EXERCISE DATA below:

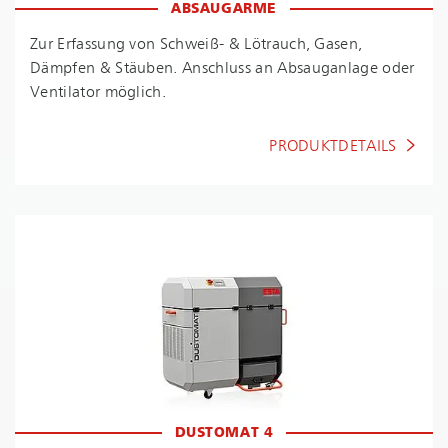
ABSAUGARME
Zur Erfassung von Schweiß- & Lötrauch, Gasen,
Dämpfen & Stäuben. Anschluss an Absauganlage oder
Ventilator möglich.
PRODUKTDETAILS
DUSTOMAT 4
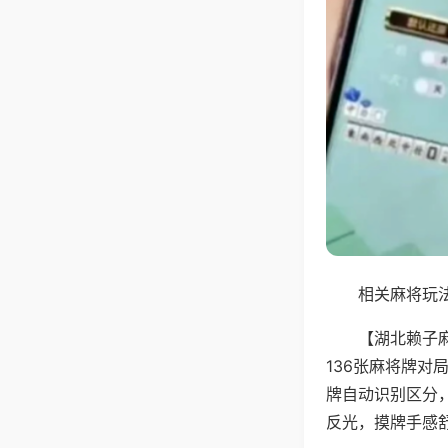
相关麻将玩法
【湖北赖子
136张麻将牌
牌自动识别区分
反光，摸牌手感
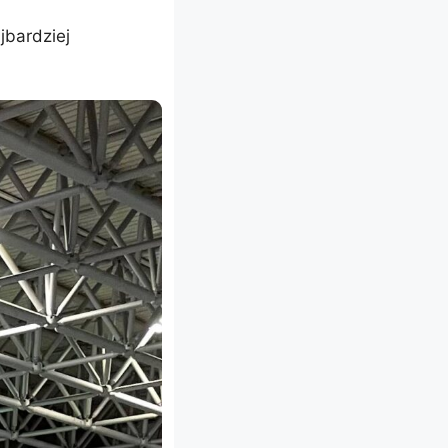
jbardziej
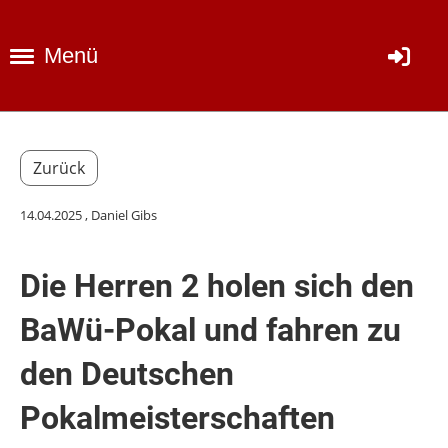
Menü
Zurück
14.04.2025
, Daniel Gibs
Die Herren 2 holen sich den
BaWü-Pokal und fahren zu
den Deutschen
Pokalmeisterschaften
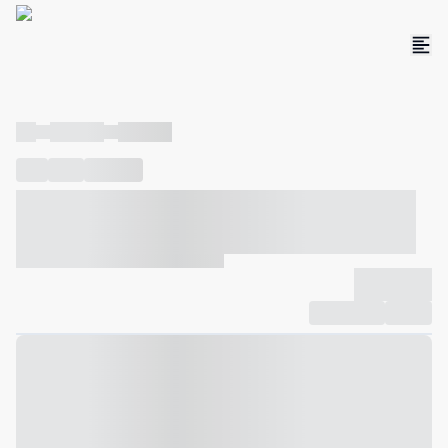
----
----- -----
----- -----
----
-----
---- ------
----- ----- -- ------ ---- ---- -- ----- ----- -----
--- ------
----- ----- -- ------ ----- ----- -- ------
-------------
Compartilhar
Favorito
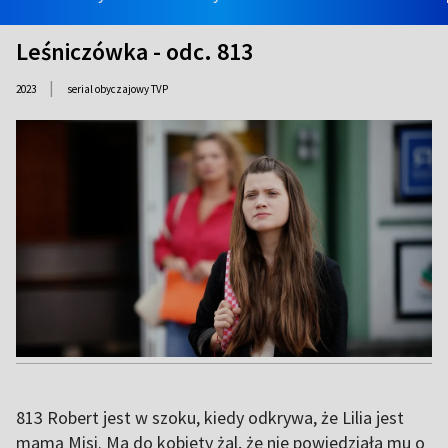
Leśniczówka - odc. 813
|
2023
serial obyczajowy TVP
813 Robert jest w szoku, kiedy odkrywa, że Lilia jest
mamą Misi. Ma do kobiety żal, że nie powiedziała mu o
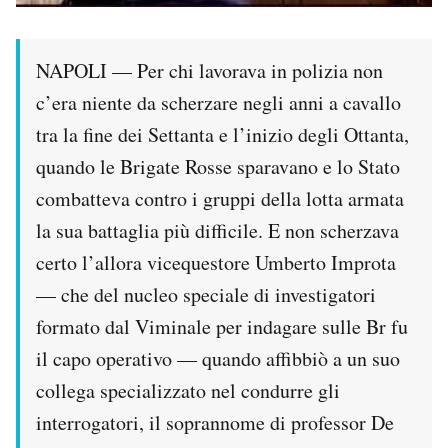
NAPOLI — Per chi lavorava in polizia non
c’era niente da scherzare negli anni a cavallo
tra la fine dei Settanta e l’inizio degli Ottanta,
quando le Brigate Rosse sparavano e lo Stato
combatteva contro i gruppi della lotta armata
la sua battaglia più difficile. E non scherzava
certo l’allora vicequestore Umberto Improta
— che del nucleo speciale di investigatori
formato dal Viminale per indagare sulle Br fu
il capo operativo — quando affibbiò a un suo
collega specializzato nel condurre gli
interrogatori, il soprannome di professor De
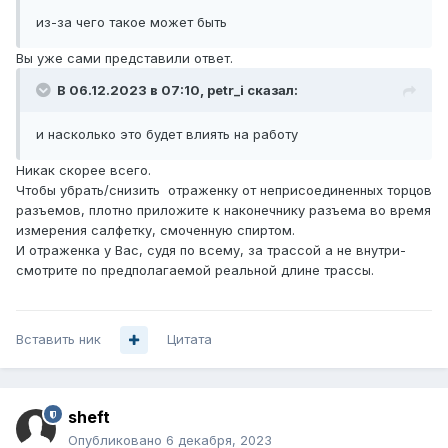
из-за чего такое может быть
Вы уже сами представили ответ.
В 06.12.2023 в 07:10,
petr_i
сказал:
и насколько это будет влиять на работу
Никак скорее всего.
Чтобы убрать/снизить отраженку от неприсоединенных торцов
разъемов, плотно приложите к наконечнику разъема во время
измерения салфетку, смоченную спиртом.
И отраженка у Вас, судя по всему, за трассой а не внутри-
смотрите по предполагаемой реальной длине трассы.
Вставить ник
Цитата
sheft
Опубликовано
6 декабря, 2023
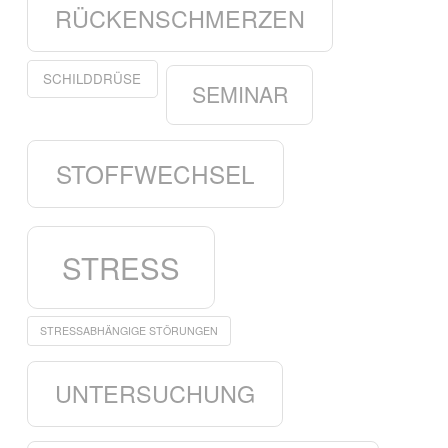
RÜCKENSCHMERZEN
SCHILDDRÜSE
SEMINAR
STOFFWECHSEL
STRESS
STRESSABHÄNGIGE STÖRUNGEN
UNTERSUCHUNG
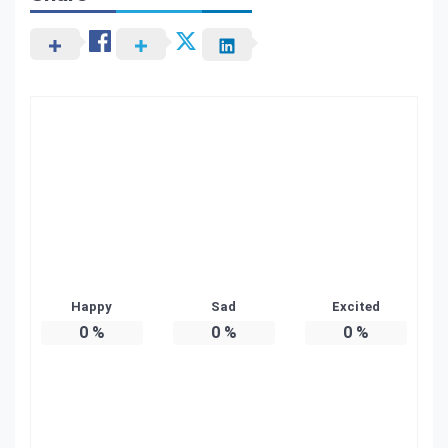
Happy
Sad
Excited
0
%
0
%
0
%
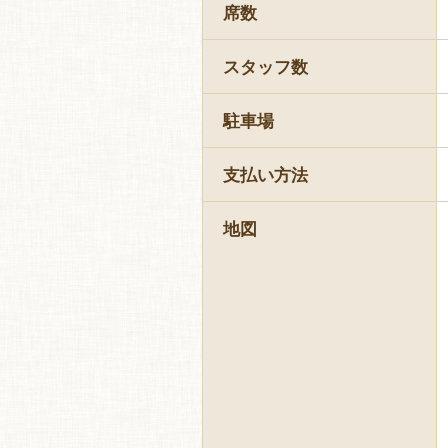
席数
スタッフ数
駐車場
支払い方法
地図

End of EXERCISE DATA.

Report each line of the listing above that uses the word "quando".

quando le Brigate Rosse sparavano e lo Stato
il capo operativo — quando affibbiò a un suo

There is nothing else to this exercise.